Let me take you back… In the beginning I was a bit of a mess. I didn’t know if I was still a runner or just an old, washed up, injured runner. For over a decade I had run. Distance was my friend. I would log 25, 35, 45 miles a week, just trying to lose the same fifteen pounds over and over. I always wanted that fitness model body, but could never achieve it. The more miles I ran the bigger I seemed to get. Sure, after a long run I would overcompensate with food. I had just run 20 miles, after all! I could eat whatever I wanted, Right?! The cycle was endless.

With twenty-five marathons under my fuel belt and a diagnosis of degenerative joint disease in my right knee, I decided to end my running career, something I felt defined me as a person. Surprisingly, I was okay with it. (my last run was February 6, 2011–The Surf City Marathon).
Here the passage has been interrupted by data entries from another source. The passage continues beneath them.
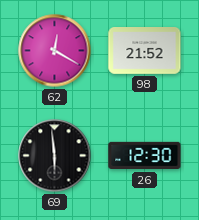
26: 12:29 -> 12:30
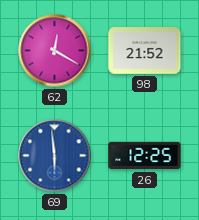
69 dial: black -> blue
26: 12:30 -> 12:25
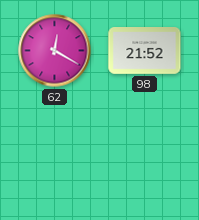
69: 5:59 -> none
26: 12:25 -> none
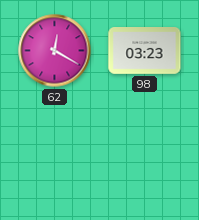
98: 21:52 -> 03:23
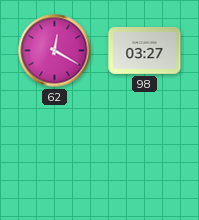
98: 03:23 -> 03:27
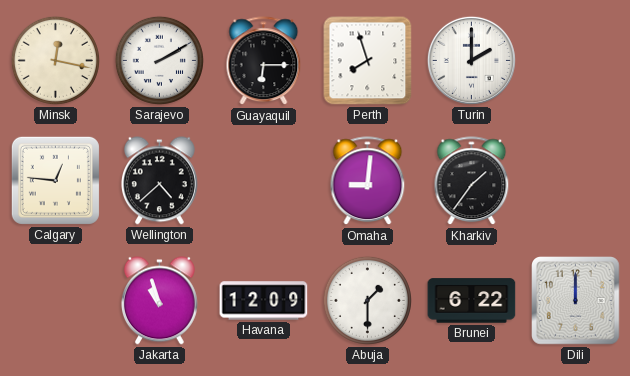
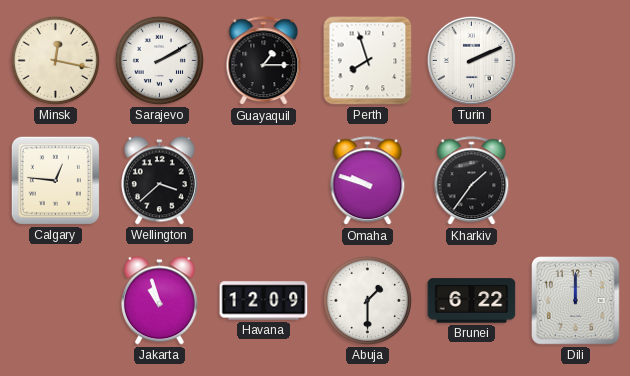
Guayaquil: 6:15 -> 1:15
Turin: 2:00 -> 2:11
Wellington: 4:38 -> 3:38
Omaha: 9:01 -> 9:48
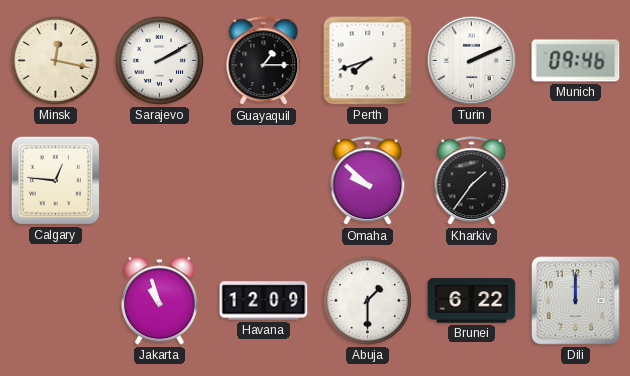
Perth: 7:57 -> 7:42
Munich: none -> 09:46
Wellington: 3:38 -> none
Omaha: 9:48 -> 9:52
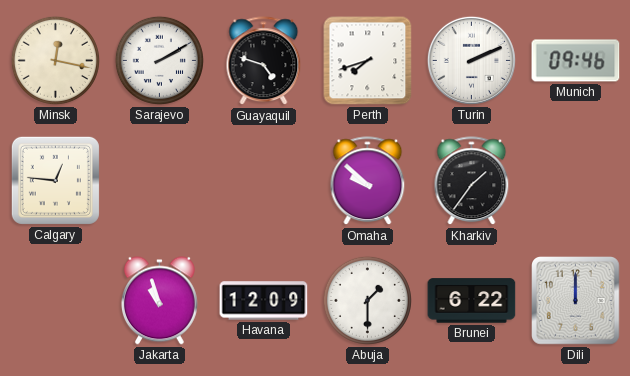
Guayaquil: 1:15 -> 4:48
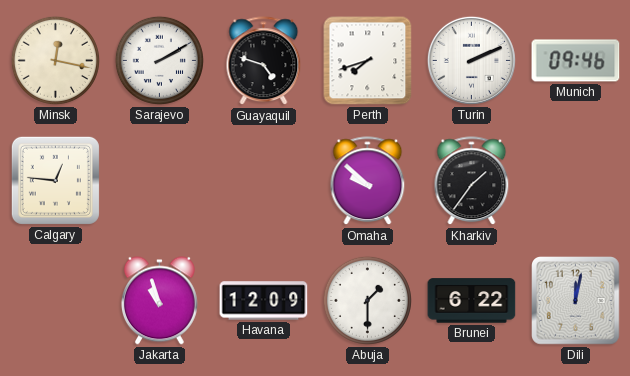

Even now as I type this I am surprised at my lack of feeling for running. I feel like in a way I “outgrew” it, sounds silly, I know.

I started focussing on building muscle, which had always been the ultimate goal. Who knew that less cardio could be more when it came to building muscle…? Well, lots of people, I can be a slow learner sometimes. The weight started to come off and I was actually seeing muscle definition. My husband encouraged me many times to compete. I was not interested… AT ALL! As my body changed, so did my thinking. I started considering the possibilities. I contacted “The Diet Doc,” Dr. Joe Klemczewski, he answered all my questions, and I felt very confident that I would be able to work with him.

Fast forward one year… In May 2012 I began my competition prep phase- I signed up with Dr. Joe! I knew I wouldn’t be able to do tackle this goal by myself, I simply did not have the knowledge I needed. Joe set my macros and with Kori’s kick ass workouts, I was on my way! They made it so simple. Don’t get me wrong, it has been a lot of hard work! There have been ups and downs, many hours in the gym, daily calculations of protein/carbs/fat, and a lot of positive self talk. I have learned so much about myself through this journey…It’s no longer about finding myself, it’s about creating myself. I am no longer running in circles… I’m now on a course towards success!

I feel like I am a better person for being part of Team K!